The knee replacement was a more difficult operation to develop than the hip replacement because the knee involves three bones, two joints and a patella (i.e. the knee-cap). For that reason, some early knee replacements were not very successful and much development has taken place to ensure the success of the procedure.

For the most part, surgery now is as minimally intrusive as possible and some patients will have ‘partial’ knee replacements involving only one compartment of their knee. Current knee replacements are almost as successful as hip replacements and surgeons are much better at selecting the patients who will get the best outcomes.

Despite this, the length of stay in hospital is usually slightly longer than after a hip replacement and post-operative rehabilitation at home may take a little longer. Although, for some, the return to work can still be quick (one to two weeks) the majority of patients will require three to four weeks or longer to return.

There is clear evidence that people who follow the post-operative physiotherapy exercises provided and put in the necessary hard work have the best surgical outcomes in terms of issues such as improved mobility and reduced pain. In short, being passive does not produce the best results.

Also, some people find it difficult to ‘adjust’ to a new knee, which can make them reluctant or fearful to carry out the physiotherapy exercises required to speed up their return to a good or improved level of mobility and ensure they get the best results from the operation. The scar down the front of the leg is much more obvious than the one after a hip replacement and this may act as an initial psychological barrier to ‘accepting’ the joint and being prepared to trust it to do the necessary exercises. In short, the extent of the scar can create an unfounded fear of damaging it through exercise – though this is very unlikely if the physiotherapy instructions are followed correctly.

Principles of return to work after hip and knee replacements

Most patients returning to work after hip or knee replacement surgery are much less disabled than they were before the operation and need much less help at work than they did before.

Although it may take up to three to six months for someone to fully recover, work can be an excellent part of rehabilitation. It is somewhat easier to get back to full fitness at work after a hip rather than a knee replacement. However, most people will be able to return to work after both operations (either to their previous role or an amended or different role or job), especially if their employer takes appropriate steps to support their return.

An important consideration when returning is the commute. Some surgeons advise not driving for four to six weeks following a hip or knee replacement, which can affect an individual’s ability to return to work. However, the UK government’s Access to Work scheme will in certain cases provide a financial grant to cover some or all of the cost of taxi fares in the short term.

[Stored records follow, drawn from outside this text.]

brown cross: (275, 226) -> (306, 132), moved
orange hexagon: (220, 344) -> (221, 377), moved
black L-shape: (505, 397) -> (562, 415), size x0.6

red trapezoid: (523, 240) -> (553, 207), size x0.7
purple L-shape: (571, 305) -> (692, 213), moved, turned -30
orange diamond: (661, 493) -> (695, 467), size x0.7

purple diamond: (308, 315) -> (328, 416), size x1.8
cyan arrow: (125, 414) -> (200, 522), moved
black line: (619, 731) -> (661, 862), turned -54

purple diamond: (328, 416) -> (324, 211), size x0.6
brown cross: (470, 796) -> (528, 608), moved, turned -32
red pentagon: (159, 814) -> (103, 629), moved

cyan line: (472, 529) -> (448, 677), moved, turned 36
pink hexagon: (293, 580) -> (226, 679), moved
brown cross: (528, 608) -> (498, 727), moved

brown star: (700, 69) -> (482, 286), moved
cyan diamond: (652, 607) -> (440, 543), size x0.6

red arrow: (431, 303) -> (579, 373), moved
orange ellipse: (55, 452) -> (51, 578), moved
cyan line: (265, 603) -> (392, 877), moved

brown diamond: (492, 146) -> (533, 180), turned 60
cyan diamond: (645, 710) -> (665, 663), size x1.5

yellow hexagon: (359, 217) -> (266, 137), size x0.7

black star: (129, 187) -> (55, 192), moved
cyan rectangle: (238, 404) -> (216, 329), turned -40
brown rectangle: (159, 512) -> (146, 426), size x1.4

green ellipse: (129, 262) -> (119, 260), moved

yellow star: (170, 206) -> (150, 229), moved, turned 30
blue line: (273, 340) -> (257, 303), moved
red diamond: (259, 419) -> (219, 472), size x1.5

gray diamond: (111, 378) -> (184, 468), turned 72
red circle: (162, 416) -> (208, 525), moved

Any workplace adjustments that were helpful to the worker before the operation may also be helpful afterwards, such as extra rest breaks. However, whenever possible and appropriate, both the employer and the worker should have a clear aim that the individual will return to their previous type, level and intensity of work without any special adjustments after a few weeks or months.

Nevertheless, for some people it may be much harder to return to very physically demanding work after a hip or knee replacement. For those people, it might be more realistic and appropriate for the employer and individual to consider whether the worker should have an amended role or tasks or be redeployed in some way to accommodate their physical condition after the operation.

However, as with any adaptations when an employee has a health condition or disability, these need to be discussed and agreed between the employer and the employee.

Professor Karen Walker-Bone is professor of occupational rheumatology and director of the Monash Centre for Occupational and Environmental Health in Australia. She was previously director of the UK’s MRC Versus Arthritis Centre for Musculoskeletal Health and Work.